Of course, this all means more middle managers. So, let’s also deal with that myth. Middle managers make the coordinating decisions and hold the institutional memory that knits any organisation together over time. Eliminating them (as is happening is Te Whatu Ora now) is like giving yourself a lobotomy. You will forget stuff. Things will go wrong. Just watch. Middle management is also the place where more senior managers get trained and learn, in a supportive environment. It takes time.
All this is an argument to reform the public service, not just slash it. Marx and Co were wrong: the state won’t wither away, but it can shrivel into incompetence. A good public service makes any government more effective, delivers routine services humanely, and responds to the unexpected effectively. That means the most consequential single decision for the new Government will be the appointment of the new Public Service Commissioner (the job comes vacant in February). It’s a decision that won’t get anywhere near the scrutiny it deserves.

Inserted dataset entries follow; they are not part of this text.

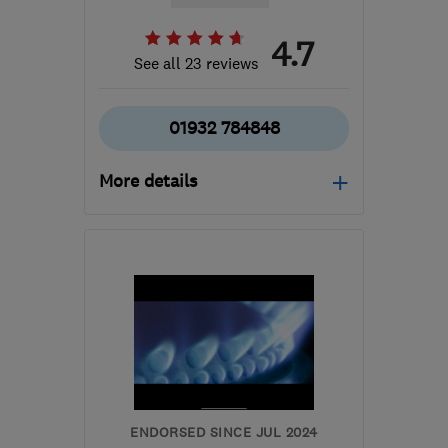
4.7
See all 23 reviews
01932 784848
More details
Mon–Fri: 09:00–17:30
TW16 7FD
-
70
miles
from the centre of
Bedfordshire
reza.sabba@rayotec.com
ENDORSED SINCE JUL 2024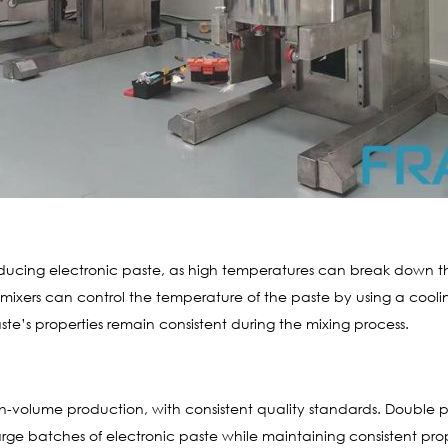
roducing electronic paste, as high temperatures can break down 
ixers can control the temperature of the paste by using a cooli
te’s properties remain consistent during the mixing process.
gh-volume production, with consistent quality standards. Double p
 batches of electronic paste while maintaining consistent propert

And if I were the new Commissioner, where would I start? Biosecurity. Our biggest point of exposure. Beekeepers are in the front line. Just watch.
Ian Fletcher is a former head of New Zealand’s security agency, the GCSB, chief executive of the UK Patents Office, free trade negotiator with the European Commission and biosecurity expert for the Queensland government. These days he is a commercial flower grower in the Wairarapa and consultant to the apiculture industry with NZ Beekeeping Inc.